Using the Pi with a CCTV system (DVR)
In the very old days, CCTV recorders were based on VHS video tape. These could record a single TV resolution image data stream at full resolution and (in the UK) 25fps. Since the CCTV cameras were of very low resolution anyway, the CCTV recorder typically divided the TV frame into quarters. This allowed 4 camera to be recorded at the same time.
Then the digital DVD age arrived and the consumer moved to the DVR, the Digital Video Recorder. These digitised the TV signal, compressed it to MPG and recorded it to hard disk. At first the resolutions, frame rates and data rates just about allowed one TV program to be recorded at once.
The CCTV industry adopted the DVR and recorded 4 quarter resolution image (320x240) streams in much the same way as before, except now they could record 8 cameras at once by interleaving the frames - in other words, instead of 25fps, they recorded at 12.5 fps.
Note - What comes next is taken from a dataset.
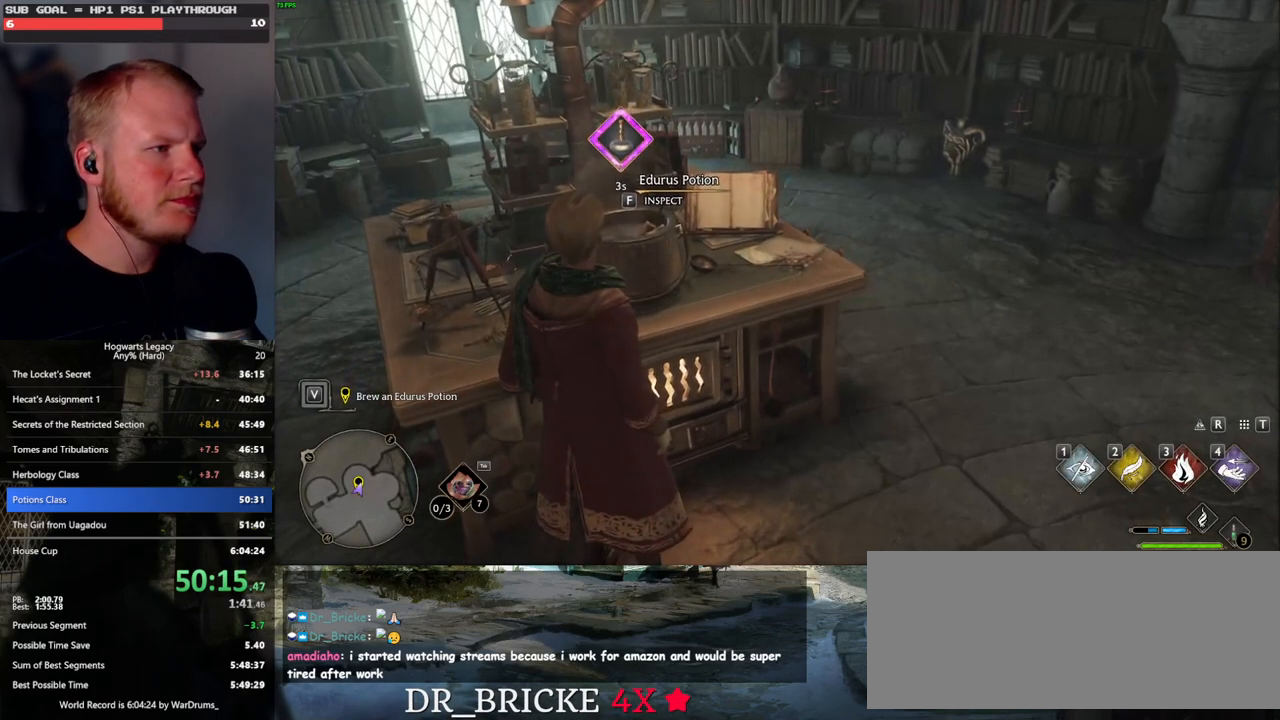
{"keys": [], "mouse": [], "events": []}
If you had 16 cameras, it was 6.25 fps. The recording quality was somewhat better but the resolution was not, so you ended up with much the same result.
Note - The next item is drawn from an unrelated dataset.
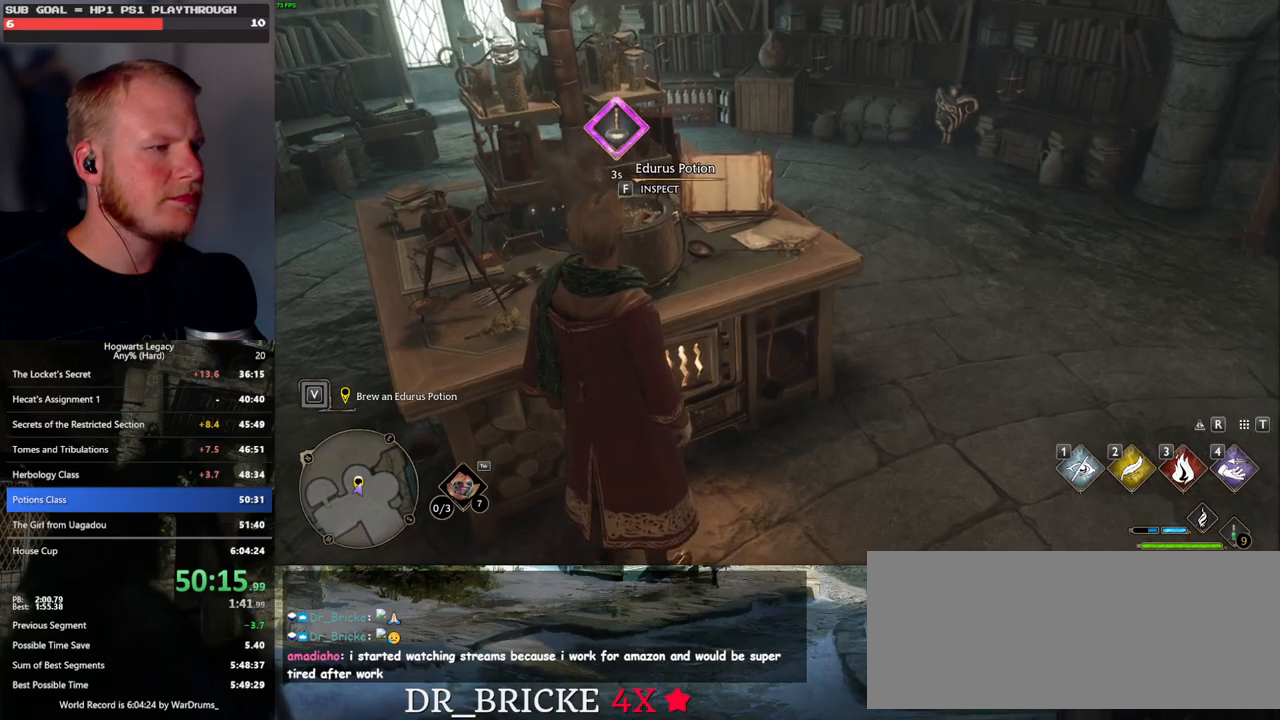
{"keys": [], "mouse": [], "events": []}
Of course customers were soon demanding that the CCTV industry use the higher resolution cameras being used by the computer industry, ie. VGA, 640x480. VGA, of course, was the NTSC standard by another name. Lucky for the UK, NTSC fitted within the 720x576 frame of the PAL standard (just add a bit of blank space), and whilst NTSC was 30fps, and PAL only 25 fps, since CCTV typically recorded no audio they simply dropped every 6th frame, 30 became 25 and no-one noticed.
Four VGA/NTSC or 'D1' cameras as they were known, to hide the fact that the CCTV industry was charging at least 10 times what the computer industry charged for the same VGA camera, could be recorded at the same time if the frame rate was dropped to 6.25fps. Which they did.
Soon domestic DVR's became available that could play back at the same time as recording, or you could record two programs at once. So the CCTV industry had access to machines that could record 8 cameras, or, if you dropped the frame rate to 3fps, which they did, 16 cameras.
Then consumers and the computer industry moved to Hi-Def, Blueray and HDMI. Customers of exceedingly expensive CCTV systems were looking at the cost and quality of computer HD web-cams and comparing this to their CCTV VGA quality cameras. They were soon starting to complain. It was not so much the astronomical cost of CCTV, but the fact that VGA resolution was next to useless at identifying the criminal.
Now one of the main costs of an industrial CCTV installation was the cabling. This consisted of a single co-ax cable- 24 volts was sent down the cable to the camera and an analogue TV signal sent back to the DVR. Usually BNC connectors were used, although some vendors took to using an RCA connector or other types to maintain incomparability and vendor 'lock in'. Some older cameras used the PL-259 connector.
Plugging in a HD resolution camera was not a problem - it was getting the signal to the DVR. Of course customers eventually baulked at paying ten times the cost for co-ax cable that they paid for Ethernet and the CCTV industry was forced to move over to standard TCP/IP Ethernet and PoE (Power Over Ethernet).
In the interim, more than one CCTV vendor came up with a way to send analogue HD over coaxial cable. Needless to say, every vendor had his own high definition analogue system so they could charge $$ thousands more than the computer industry.
When UHD came along, to cope with double the data rate (8 Mpixel) they just dropped the camera frame rate (to 12.5fps) and shoved it down the same analogue coaxial cable.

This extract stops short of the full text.